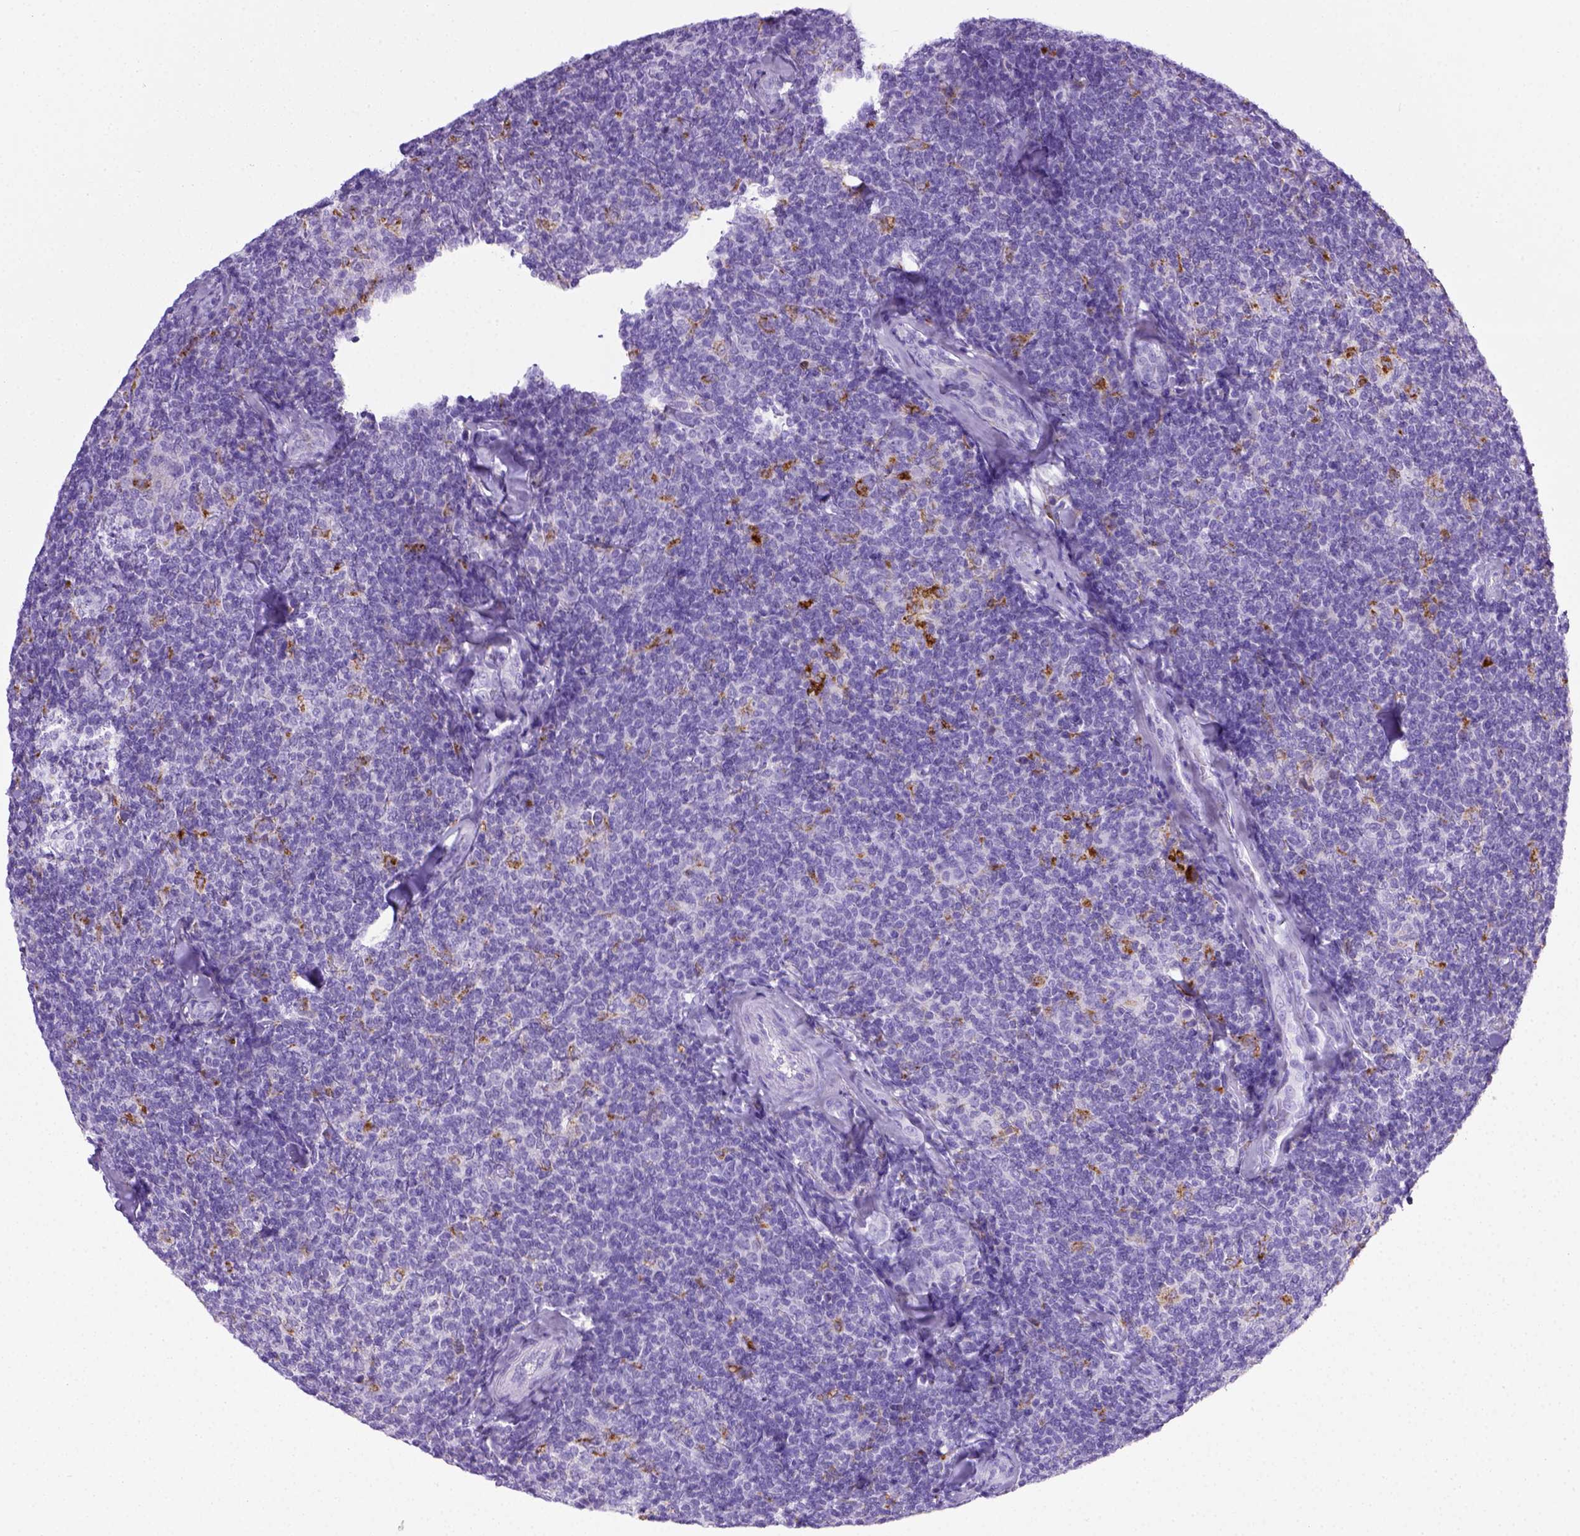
{"staining": {"intensity": "negative", "quantity": "none", "location": "none"}, "tissue": "lymphoma", "cell_type": "Tumor cells", "image_type": "cancer", "snomed": [{"axis": "morphology", "description": "Malignant lymphoma, non-Hodgkin's type, Low grade"}, {"axis": "topography", "description": "Lymph node"}], "caption": "DAB immunohistochemical staining of malignant lymphoma, non-Hodgkin's type (low-grade) exhibits no significant positivity in tumor cells.", "gene": "CD68", "patient": {"sex": "female", "age": 56}}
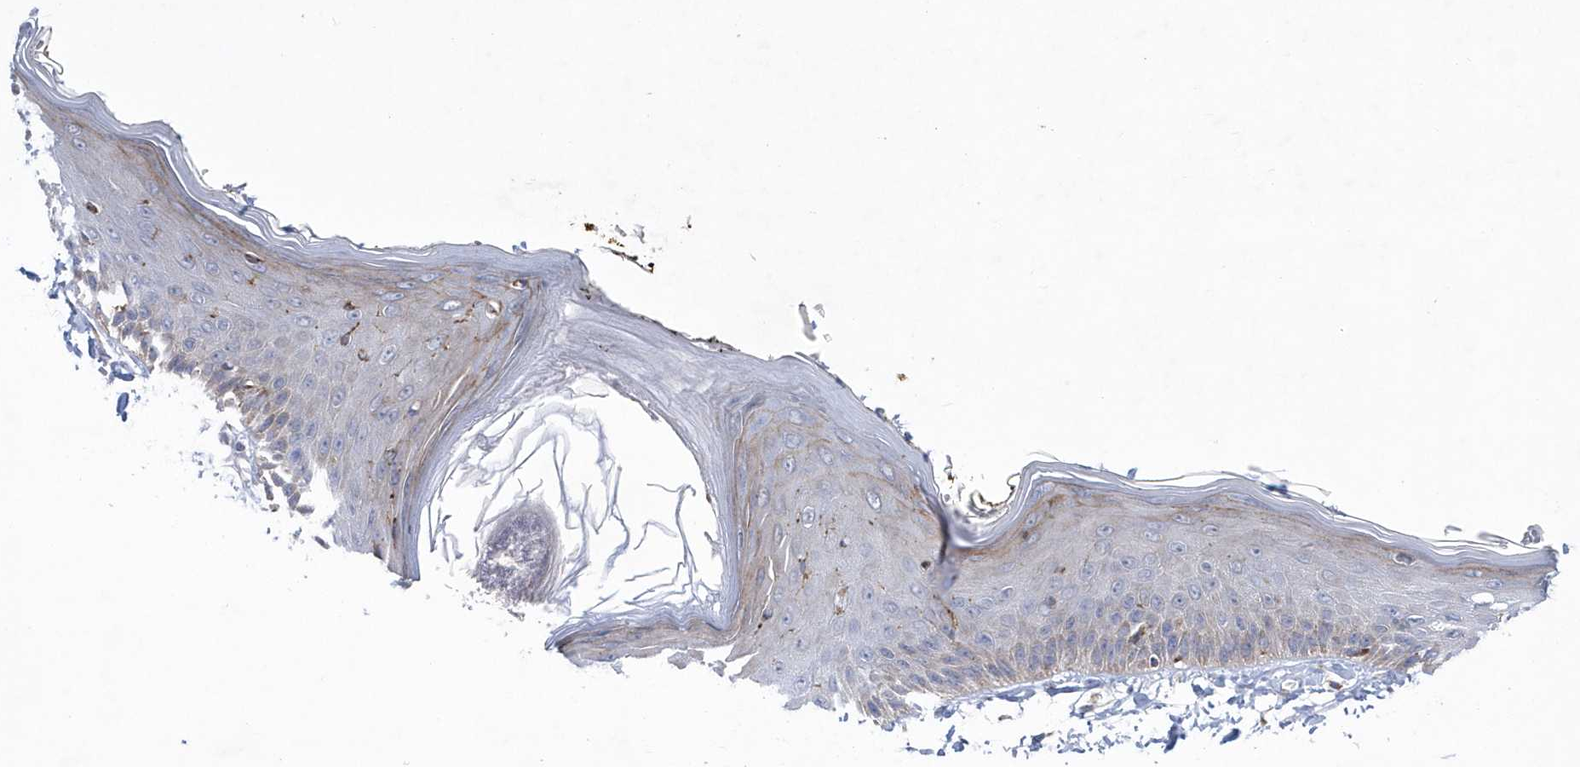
{"staining": {"intensity": "negative", "quantity": "none", "location": "none"}, "tissue": "skin", "cell_type": "Fibroblasts", "image_type": "normal", "snomed": [{"axis": "morphology", "description": "Normal tissue, NOS"}, {"axis": "topography", "description": "Skin"}, {"axis": "topography", "description": "Skeletal muscle"}], "caption": "IHC photomicrograph of benign skin: human skin stained with DAB (3,3'-diaminobenzidine) displays no significant protein positivity in fibroblasts.", "gene": "MED31", "patient": {"sex": "male", "age": 83}}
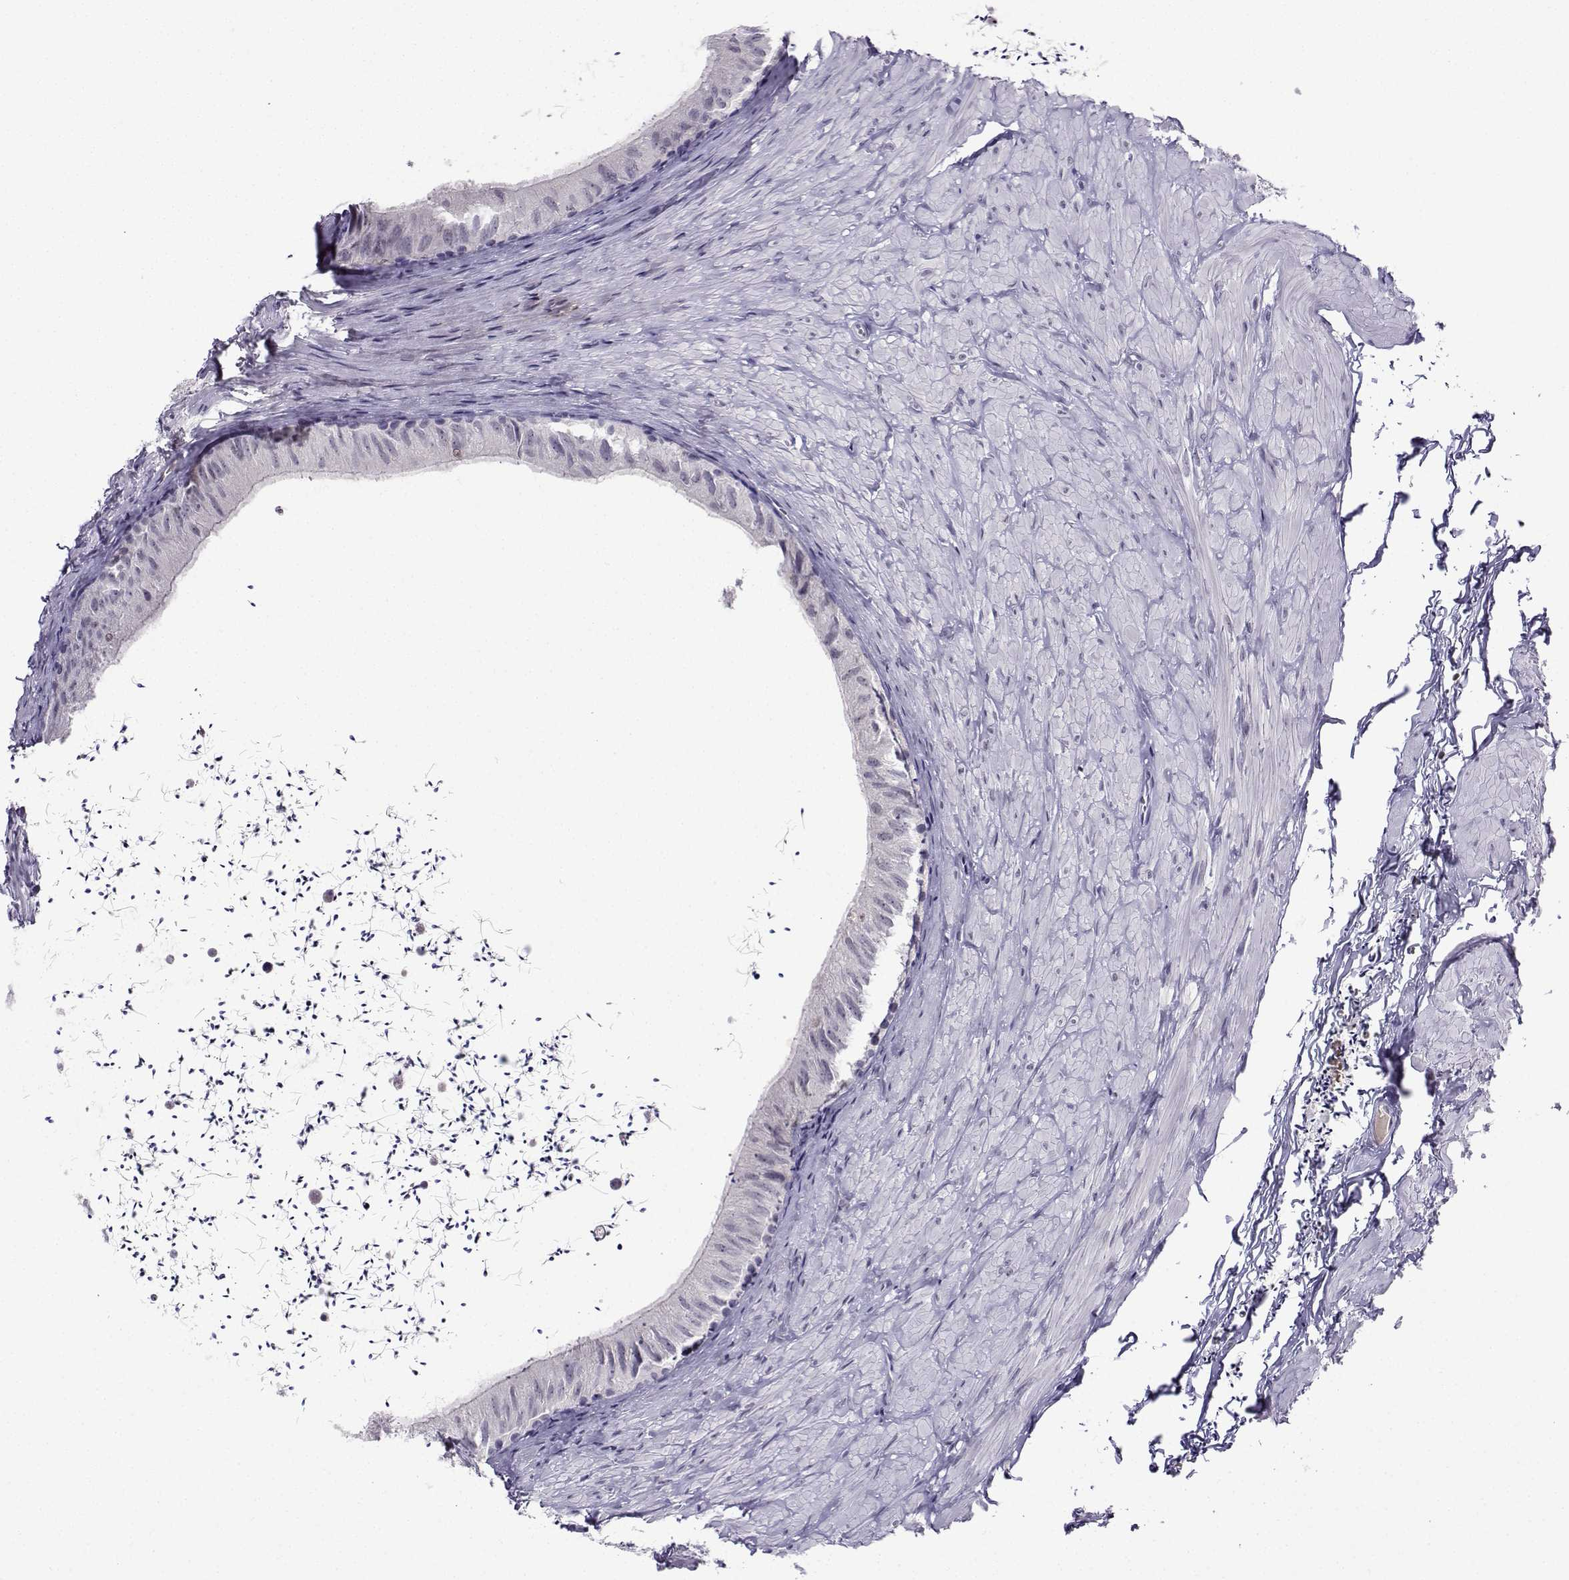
{"staining": {"intensity": "negative", "quantity": "none", "location": "none"}, "tissue": "epididymis", "cell_type": "Glandular cells", "image_type": "normal", "snomed": [{"axis": "morphology", "description": "Normal tissue, NOS"}, {"axis": "topography", "description": "Epididymis"}], "caption": "IHC micrograph of normal epididymis: human epididymis stained with DAB displays no significant protein staining in glandular cells.", "gene": "LRFN2", "patient": {"sex": "male", "age": 32}}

--- Problem statement ---
Please restate the lines above exactly, starting at the first line of the data and stopping at the line containing "photomicrograph of benign", which is included. Omit pictures.

--- Answer ---
{"staining": {"intensity": "negative", "quantity": "none", "location": "none"}, "tissue": "lymphoma", "cell_type": "Tumor cells", "image_type": "cancer", "snomed": [{"axis": "morphology", "description": "Malignant lymphoma, non-Hodgkin's type, Low grade"}, {"axis": "topography", "description": "Lymph node"}], "caption": "DAB immunohistochemical staining of malignant lymphoma, non-Hodgkin's type (low-grade) exhibits no significant positivity in tumor cells.", "gene": "CD68", "patient": {"sex": "female", "age": 56}}
{"staining": {"intensity": "negative", "quantity": "none", "location": "none"}, "tissue": "skin", "cell_type": "Fibroblasts", "image_type": "normal", "snomed": [{"axis": "morphology", "description": "Normal tissue, NOS"}, {"axis": "topography", "description": "Skin"}, {"axis": "topography", "description": "Skeletal muscle"}], "caption": "IHC photomicrograph of benign skin: human skin stained with DAB (3,3'-diaminobenzidine) displays no significant protein positivity in fibroblasts.", "gene": "MED31", "patient": {"sex": "male", "age": 83}}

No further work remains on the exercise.